_Exercise details_
Search term "doen": copy each line of the data containing it.

_Extracted records_
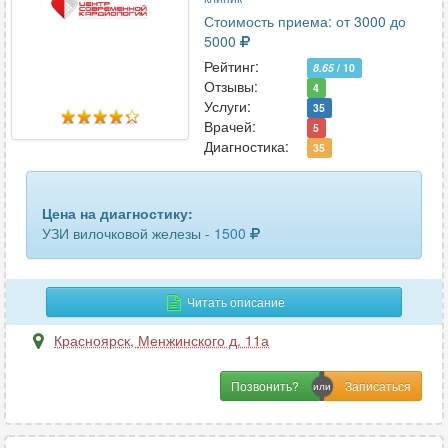
молочных желез
29
Стоимость приема: от 3000 до
5000
мочевого пузыря
20
Рейтинг:
8.65
/ 10
Отзывы:
мочеточников
1
4
Услуги:
35
Врачей:
мягких тканей
15
5
Диагностика:
35
мягких тканей лица
4
мягких тканей шеи
2
Цена на диагностику:
УЗИ вилочковой железы -
1500
надпочечников
8
органов брюшной полости
28
Читать описание
органов малого таза
8
Красноярск
,
Менжинского д. 11а
органов малого таза трансвагинальное
11
Позвонить?
органов мошонки
22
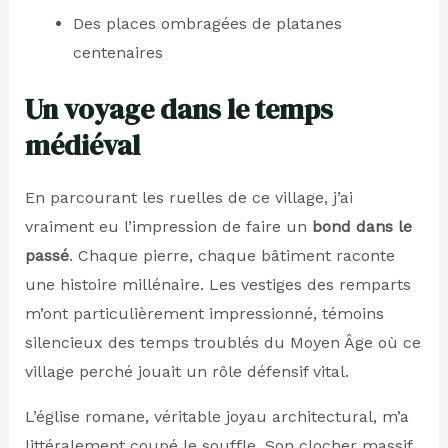
Des places ombragées de platanes
centenaires
Un voyage dans le temps
médiéval
En parcourant les ruelles de ce village, j’ai
vraiment eu l’impression de faire un
bond dans le
passé
. Chaque pierre, chaque bâtiment raconte
une histoire millénaire. Les vestiges des remparts
m’ont particulièrement impressionné, témoins
silencieux des temps troublés du Moyen Âge où ce
village perché jouait un rôle défensif vital.
L’église romane, véritable joyau architectural, m’a
littéralement coupé le souffle. Son clocher massif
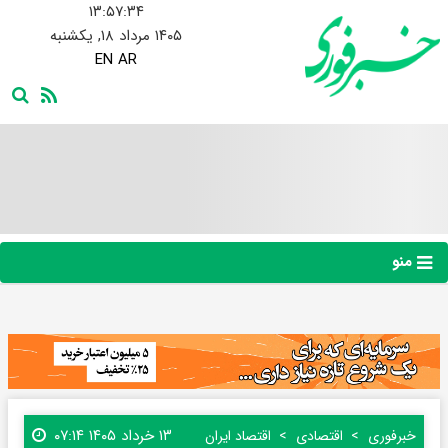
۱۳:۵۷:۳۵
۱۴۰۵ مرداد ۱۸, یکشنبه
EN
AR
منو
۱۳ خرداد ۱۴۰۵ ۰۷:۱۴
خبرفوری
اقتصادی
اقتصاد ایران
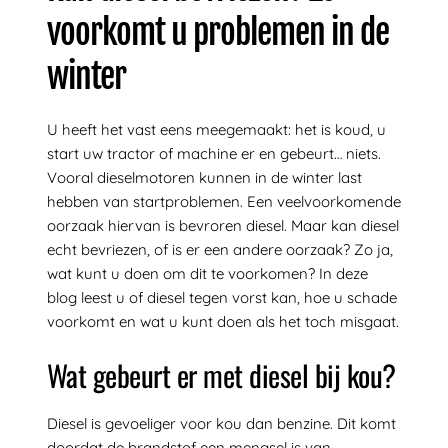
voorkomt u problemen in de
winter
U heeft het vast eens meegemaakt: het is koud, u
start uw tractor of machine er en gebeurt… niets.
Vooral dieselmotoren kunnen in de winter last
hebben van startproblemen. Een veelvoorkomende
oorzaak hiervan is bevroren diesel. Maar kan diesel
echt bevriezen, of is er een andere oorzaak? Zo ja,
wat kunt u doen om dit te voorkomen? In deze
blog leest u of diesel tegen vorst kan, hoe u schade
voorkomt en wat u kunt doen als het toch misgaat.
Wat gebeurt er met diesel bij kou?
Diesel is gevoeliger voor kou dan benzine. Dit komt
doordat de brandstof een mengsel is van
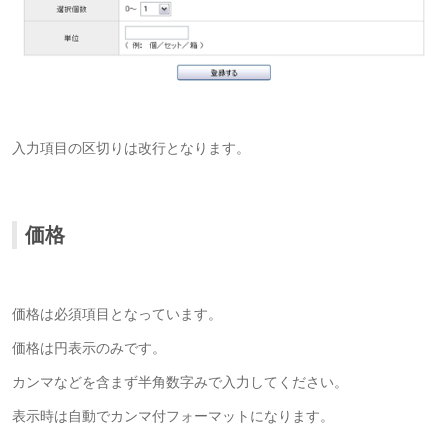
入力項目の区切りは改行となります。
価格
価格は必須項目となっています。
価格は円表示のみです。
カンマなどを含まず半角数字みで入力してください。
表示時は自動でカンマ付フォーマットになります。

_Answer box_
wat kunt u doen om dit te voorkomen? In deze
voorkomt en wat u kunt doen als het toch misgaat.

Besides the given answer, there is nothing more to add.